Provided entries |
====

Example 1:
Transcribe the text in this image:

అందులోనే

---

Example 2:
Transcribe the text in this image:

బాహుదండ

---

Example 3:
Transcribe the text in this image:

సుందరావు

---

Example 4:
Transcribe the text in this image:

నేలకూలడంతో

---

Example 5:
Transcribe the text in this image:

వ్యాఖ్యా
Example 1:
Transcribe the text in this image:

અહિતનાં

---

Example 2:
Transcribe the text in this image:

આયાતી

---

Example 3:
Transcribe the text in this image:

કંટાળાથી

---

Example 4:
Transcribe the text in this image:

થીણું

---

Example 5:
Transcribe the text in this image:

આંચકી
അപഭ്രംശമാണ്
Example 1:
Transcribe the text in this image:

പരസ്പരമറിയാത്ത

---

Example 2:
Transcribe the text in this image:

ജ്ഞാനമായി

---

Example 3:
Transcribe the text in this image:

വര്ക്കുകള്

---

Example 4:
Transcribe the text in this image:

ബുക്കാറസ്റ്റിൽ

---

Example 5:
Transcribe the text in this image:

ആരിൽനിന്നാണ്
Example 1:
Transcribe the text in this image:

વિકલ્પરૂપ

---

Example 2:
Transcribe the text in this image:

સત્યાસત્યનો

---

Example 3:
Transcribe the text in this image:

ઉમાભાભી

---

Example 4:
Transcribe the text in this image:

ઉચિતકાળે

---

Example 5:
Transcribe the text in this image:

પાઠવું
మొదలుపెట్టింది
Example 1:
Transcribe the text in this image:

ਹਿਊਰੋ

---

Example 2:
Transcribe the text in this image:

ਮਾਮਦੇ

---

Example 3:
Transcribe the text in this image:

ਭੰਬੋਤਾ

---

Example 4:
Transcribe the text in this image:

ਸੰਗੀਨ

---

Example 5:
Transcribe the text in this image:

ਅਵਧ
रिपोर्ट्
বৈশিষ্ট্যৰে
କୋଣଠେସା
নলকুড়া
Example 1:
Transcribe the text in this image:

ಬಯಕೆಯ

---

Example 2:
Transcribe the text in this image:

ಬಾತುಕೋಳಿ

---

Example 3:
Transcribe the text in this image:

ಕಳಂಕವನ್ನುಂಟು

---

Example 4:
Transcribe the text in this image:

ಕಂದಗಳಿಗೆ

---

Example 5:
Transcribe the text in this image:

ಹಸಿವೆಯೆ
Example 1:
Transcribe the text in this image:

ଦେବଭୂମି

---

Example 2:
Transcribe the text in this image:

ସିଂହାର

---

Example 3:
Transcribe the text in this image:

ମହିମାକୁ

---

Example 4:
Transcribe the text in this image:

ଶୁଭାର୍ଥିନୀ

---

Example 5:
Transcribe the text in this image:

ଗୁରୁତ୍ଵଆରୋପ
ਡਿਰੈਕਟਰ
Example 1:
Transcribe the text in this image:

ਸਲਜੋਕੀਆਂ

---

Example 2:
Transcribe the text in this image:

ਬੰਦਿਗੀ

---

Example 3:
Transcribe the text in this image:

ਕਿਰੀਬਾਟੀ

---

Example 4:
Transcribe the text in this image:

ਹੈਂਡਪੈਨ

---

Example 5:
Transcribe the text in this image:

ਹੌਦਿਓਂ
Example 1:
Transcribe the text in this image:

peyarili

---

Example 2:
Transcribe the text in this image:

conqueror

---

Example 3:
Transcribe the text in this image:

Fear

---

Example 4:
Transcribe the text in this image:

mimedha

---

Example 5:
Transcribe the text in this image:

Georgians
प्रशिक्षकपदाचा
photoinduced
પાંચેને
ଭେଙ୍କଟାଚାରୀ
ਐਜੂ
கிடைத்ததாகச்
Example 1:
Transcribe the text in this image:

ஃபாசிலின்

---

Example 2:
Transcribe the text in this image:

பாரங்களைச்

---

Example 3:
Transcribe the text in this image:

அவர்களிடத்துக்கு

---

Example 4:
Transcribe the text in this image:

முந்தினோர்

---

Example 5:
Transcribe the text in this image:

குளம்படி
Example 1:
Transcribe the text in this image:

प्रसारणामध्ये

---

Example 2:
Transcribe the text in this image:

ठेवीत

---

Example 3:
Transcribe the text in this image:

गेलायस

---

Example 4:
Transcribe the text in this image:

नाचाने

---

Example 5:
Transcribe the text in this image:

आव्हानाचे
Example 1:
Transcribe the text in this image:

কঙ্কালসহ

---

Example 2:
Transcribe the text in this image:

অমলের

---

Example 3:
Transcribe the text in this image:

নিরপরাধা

====

Work task |
Copy out all of the records verbatim.

Response to the task |
Example 1:
Transcribe the text in this image:

అందులోనే

---

Example 2:
Transcribe the text in this image:

బాహుదండ

---

Example 3:
Transcribe the text in this image:

సుందరావు

---

Example 4:
Transcribe the text in this image:

నేలకూలడంతో

---

Example 5:
Transcribe the text in this image:

వ్యాఖ్యా
Example 1:
Transcribe the text in this image:

અહિતનાં

---

Example 2:
Transcribe the text in this image:

આયાતી

---

Example 3:
Transcribe the text in this image:

કંટાળાથી

---

Example 4:
Transcribe the text in this image:

થીણું

---

Example 5:
Transcribe the text in this image:

આંચકી
അപഭ്രംശമാണ്
Example 1:
Transcribe the text in this image:

പരസ്പരമറിയാത്ത

---

Example 2:
Transcribe the text in this image:

ജ്ഞാനമായി

---

Example 3:
Transcribe the text in this image:

വര്ക്കുകള്

---

Example 4:
Transcribe the text in this image:

ബുക്കാറസ്റ്റിൽ

---

Example 5:
Transcribe the text in this image:

ആരിൽനിന്നാണ്
Example 1:
Transcribe the text in this image:

વિકલ્પરૂપ

---

Example 2:
Transcribe the text in this image:

સત્યાસત્યનો

---

Example 3:
Transcribe the text in this image:

ઉમાભાભી

---

Example 4:
Transcribe the text in this image:

ઉચિતકાળે

---

Example 5:
Transcribe the text in this image:

પાઠવું
మొదలుపెట్టింది
Example 1:
Transcribe the text in this image:

ਹਿਊਰੋ

---

Example 2:
Transcribe the text in this image:

ਮਾਮਦੇ

---

Example 3:
Transcribe the text in this image:

ਭੰਬੋਤਾ

---

Example 4:
Transcribe the text in this image:

ਸੰਗੀਨ

---

Example 5:
Transcribe the text in this image:

ਅਵਧ
रिपोर्ट्
বৈশিষ্ট্যৰে
କୋଣଠେସା
নলকুড়া
Example 1:
Transcribe the text in this image:

ಬಯಕೆಯ

---

Example 2:
Transcribe the text in this image:

ಬಾತುಕೋಳಿ

---

Example 3:
Transcribe the text in this image:

ಕಳಂಕವನ್ನುಂಟು

---

Example 4:
Transcribe the text in this image:

ಕಂದಗಳಿಗೆ

---

Example 5:
Transcribe the text in this image:

ಹಸಿವೆಯೆ
Example 1:
Transcribe the text in this image:

ଦେବଭୂମି

---

Example 2:
Transcribe the text in this image:

ସିଂହାର

---

Example 3:
Transcribe the text in this image:

ମହିମାକୁ

---

Example 4:
Transcribe the text in this image:

ଶୁଭାର୍ଥିନୀ

---

Example 5:
Transcribe the text in this image:

ଗୁରୁତ୍ଵଆରୋପ
ਡਿਰੈਕਟਰ
Example 1:
Transcribe the text in this image:

ਸਲਜੋਕੀਆਂ

---

Example 2:
Transcribe the text in this image:

ਬੰਦਿਗੀ

---

Example 3:
Transcribe the text in this image:

ਕਿਰੀਬਾਟੀ

---

Example 4:
Transcribe the text in this image:

ਹੈਂਡਪੈਨ

---

Example 5:
Transcribe the text in this image:

ਹੌਦਿਓਂ
Example 1:
Transcribe the text in this image:

peyarili

---

Example 2:
Transcribe the text in this image:

conqueror

---

Example 3:
Transcribe the text in this image:

Fear

---

Example 4:
Transcribe the text in this image:

mimedha

---

Example 5:
Transcribe the text in this image:

Georgians
प्रशिक्षकपदाचा
photoinduced
પાંચેને
ଭେଙ୍କଟାଚାରୀ
ਐਜੂ
கிடைத்ததாகச்
Example 1:
Transcribe the text in this image:

ஃபாசிலின்

---

Example 2:
Transcribe the text in this image:

பாரங்களைச்

---

Example 3:
Transcribe the text in this image:

அவர்களிடத்துக்கு

---

Example 4:
Transcribe the text in this image:

முந்தினோர்

---

Example 5:
Transcribe the text in this image:

குளம்படி
Example 1:
Transcribe the text in this image:

प्रसारणामध्ये

---

Example 2:
Transcribe the text in this image:

ठेवीत

---

Example 3:
Transcribe the text in this image:

गेलायस

---

Example 4:
Transcribe the text in this image:

नाचाने

---

Example 5:
Transcribe the text in this image:

आव्हानाचे
Example 1:
Transcribe the text in this image:

কঙ্কালসহ

---

Example 2:
Transcribe the text in this image:

অমলের

---

Example 3:
Transcribe the text in this image:

নিরপরাধা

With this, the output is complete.